Helen Pritchard: ‘Between Object and Place’

SMAC Art Gallery, Cape Town, South Africa
01 Aug 2013 - 05 Sep 2013

‘Between Object and Place’ is the solo exhibition by London-based South African artist Helen A Pritchard.

Except for a single work, a hand-moulded bronze relief of the word ‘breeze’ – a reference to the popular South African soap brand from the eighties, the exhibition is comprised of objects, paintings and sculptures with a decided geometric abstract twist.

Commercial packaging and consumerism informs the conceptual and formal basis for the exhibition. Spectator-awareness is another important aspect as Pritchard purposefully ‘packages’ the work to encourage participation and to entice a dialogue with the viewer.

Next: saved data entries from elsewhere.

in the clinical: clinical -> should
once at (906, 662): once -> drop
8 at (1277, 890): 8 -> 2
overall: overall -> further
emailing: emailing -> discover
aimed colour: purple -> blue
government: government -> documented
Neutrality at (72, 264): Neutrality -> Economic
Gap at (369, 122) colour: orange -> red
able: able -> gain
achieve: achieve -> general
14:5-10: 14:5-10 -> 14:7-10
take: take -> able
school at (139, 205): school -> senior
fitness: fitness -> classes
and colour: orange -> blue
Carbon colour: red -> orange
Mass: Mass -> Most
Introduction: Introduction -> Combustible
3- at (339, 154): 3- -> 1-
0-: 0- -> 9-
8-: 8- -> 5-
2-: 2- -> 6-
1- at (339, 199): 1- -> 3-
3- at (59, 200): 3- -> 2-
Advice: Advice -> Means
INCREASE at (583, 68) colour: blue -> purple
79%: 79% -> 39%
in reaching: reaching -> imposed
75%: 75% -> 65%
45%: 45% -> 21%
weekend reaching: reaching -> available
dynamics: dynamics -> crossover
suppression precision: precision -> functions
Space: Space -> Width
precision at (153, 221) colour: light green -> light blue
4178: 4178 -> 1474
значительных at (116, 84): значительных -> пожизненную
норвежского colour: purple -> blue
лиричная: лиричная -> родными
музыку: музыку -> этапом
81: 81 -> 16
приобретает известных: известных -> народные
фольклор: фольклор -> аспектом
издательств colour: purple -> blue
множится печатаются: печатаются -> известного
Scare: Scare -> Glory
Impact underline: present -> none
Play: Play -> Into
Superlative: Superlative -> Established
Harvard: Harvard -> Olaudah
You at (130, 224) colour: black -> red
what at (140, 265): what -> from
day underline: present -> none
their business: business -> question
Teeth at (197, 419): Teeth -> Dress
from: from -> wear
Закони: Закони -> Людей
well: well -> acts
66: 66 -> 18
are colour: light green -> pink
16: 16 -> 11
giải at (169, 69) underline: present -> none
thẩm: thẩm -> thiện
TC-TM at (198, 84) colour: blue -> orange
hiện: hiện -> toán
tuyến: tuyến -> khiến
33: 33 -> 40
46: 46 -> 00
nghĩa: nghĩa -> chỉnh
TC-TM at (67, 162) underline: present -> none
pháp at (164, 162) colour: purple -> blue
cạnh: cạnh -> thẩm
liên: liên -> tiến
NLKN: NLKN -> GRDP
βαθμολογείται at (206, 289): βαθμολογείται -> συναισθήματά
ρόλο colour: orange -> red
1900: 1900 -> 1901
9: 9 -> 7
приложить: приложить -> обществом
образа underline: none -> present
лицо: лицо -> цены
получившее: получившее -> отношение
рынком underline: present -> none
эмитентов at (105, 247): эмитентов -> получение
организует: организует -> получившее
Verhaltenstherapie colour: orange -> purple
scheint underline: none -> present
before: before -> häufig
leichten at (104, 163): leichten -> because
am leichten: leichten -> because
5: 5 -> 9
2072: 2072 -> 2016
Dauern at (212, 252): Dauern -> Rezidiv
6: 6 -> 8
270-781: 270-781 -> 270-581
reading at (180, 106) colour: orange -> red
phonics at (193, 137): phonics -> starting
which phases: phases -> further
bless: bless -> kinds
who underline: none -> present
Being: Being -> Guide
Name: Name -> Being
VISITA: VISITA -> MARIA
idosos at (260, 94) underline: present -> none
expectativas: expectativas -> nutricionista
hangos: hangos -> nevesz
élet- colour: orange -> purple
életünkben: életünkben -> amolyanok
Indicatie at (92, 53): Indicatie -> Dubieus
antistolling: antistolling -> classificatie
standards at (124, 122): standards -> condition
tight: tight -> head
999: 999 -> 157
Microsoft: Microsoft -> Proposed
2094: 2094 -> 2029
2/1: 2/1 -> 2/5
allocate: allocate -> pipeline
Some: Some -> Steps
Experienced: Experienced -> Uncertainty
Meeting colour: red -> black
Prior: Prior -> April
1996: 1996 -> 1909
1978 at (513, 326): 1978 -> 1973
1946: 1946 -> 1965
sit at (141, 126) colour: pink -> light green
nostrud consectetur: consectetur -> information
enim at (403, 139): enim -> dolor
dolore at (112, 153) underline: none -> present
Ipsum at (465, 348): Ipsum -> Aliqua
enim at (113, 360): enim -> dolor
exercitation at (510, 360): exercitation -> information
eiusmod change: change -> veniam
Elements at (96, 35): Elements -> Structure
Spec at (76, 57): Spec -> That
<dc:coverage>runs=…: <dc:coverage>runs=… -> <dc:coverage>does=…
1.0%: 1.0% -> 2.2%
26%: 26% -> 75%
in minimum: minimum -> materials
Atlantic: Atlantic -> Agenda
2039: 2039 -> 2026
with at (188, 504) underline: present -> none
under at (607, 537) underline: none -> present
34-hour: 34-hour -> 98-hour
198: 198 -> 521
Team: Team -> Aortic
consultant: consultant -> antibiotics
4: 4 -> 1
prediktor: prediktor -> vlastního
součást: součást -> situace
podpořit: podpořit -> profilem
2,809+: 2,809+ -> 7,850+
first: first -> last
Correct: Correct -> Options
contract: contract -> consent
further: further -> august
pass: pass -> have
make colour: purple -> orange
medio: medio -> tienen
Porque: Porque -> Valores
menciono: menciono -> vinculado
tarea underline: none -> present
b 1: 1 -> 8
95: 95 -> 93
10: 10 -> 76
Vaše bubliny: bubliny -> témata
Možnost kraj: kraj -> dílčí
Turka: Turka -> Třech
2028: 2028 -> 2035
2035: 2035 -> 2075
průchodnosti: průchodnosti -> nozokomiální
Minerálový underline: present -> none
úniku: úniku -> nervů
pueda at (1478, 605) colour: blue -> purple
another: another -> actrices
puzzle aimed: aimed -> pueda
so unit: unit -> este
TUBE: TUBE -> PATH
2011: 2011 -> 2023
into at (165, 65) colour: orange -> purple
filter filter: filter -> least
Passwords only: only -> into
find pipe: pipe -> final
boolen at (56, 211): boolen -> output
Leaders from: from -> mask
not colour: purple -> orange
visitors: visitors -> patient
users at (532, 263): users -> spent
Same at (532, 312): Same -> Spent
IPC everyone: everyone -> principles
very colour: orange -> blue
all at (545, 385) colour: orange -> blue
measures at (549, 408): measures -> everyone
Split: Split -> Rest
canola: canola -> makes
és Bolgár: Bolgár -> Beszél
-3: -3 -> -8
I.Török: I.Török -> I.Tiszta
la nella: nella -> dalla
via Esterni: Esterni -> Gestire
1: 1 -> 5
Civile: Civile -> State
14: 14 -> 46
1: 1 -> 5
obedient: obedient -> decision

In ‘Between Object and Place’, Pritchard eagerly explores numerous dualisms: the difference between High and Low culture, hand-made and manufactured, figurative and abstract, intuitive and considered, structured and free-formed. The artist describes her inspiration for this body of work as the ‘languages of graphics in advertising, design and gestalt, form and balance of the everyday’ that she encountered growing up in the 1970s and 1980s in South Africa. Pritchard has taken inspiration from these visual languages and focused on ‘the decisions one has to consider within the formal constraints of paintings and its traditions.’ By using everyday packaging as her point of departure, Pritchard’s aim is to bring advertising back into the context of the gallery. ‘This constant play between High and Low culture finds us with an overall sublime experience of Minimalism, Modernism, Pop, postmodern appropriation and fetish.’

An intuitive selection process and experimentation is a critically intrinsic part of Pritchard’s art-making. The geometric layering of pigments onto a canvas provides depth. As the artist makes clear, ‘the work becomes itself, an object which claims an aura via its layered histories.’ There is an ambience of colours, which create ‘spatial value, perspective and depth through this immersive build up.’ Through this process, abstracted new objects materialize. Pritchard allows a freedom of interpretation of what is represented on the surface, often alluding to the figurative as well. For Pritchard, the history of layering the materials can be physically seen in the construction and deconstruction of the work, as she describes; ‘the editing process creates fragments of images and responds to memory of object and place.’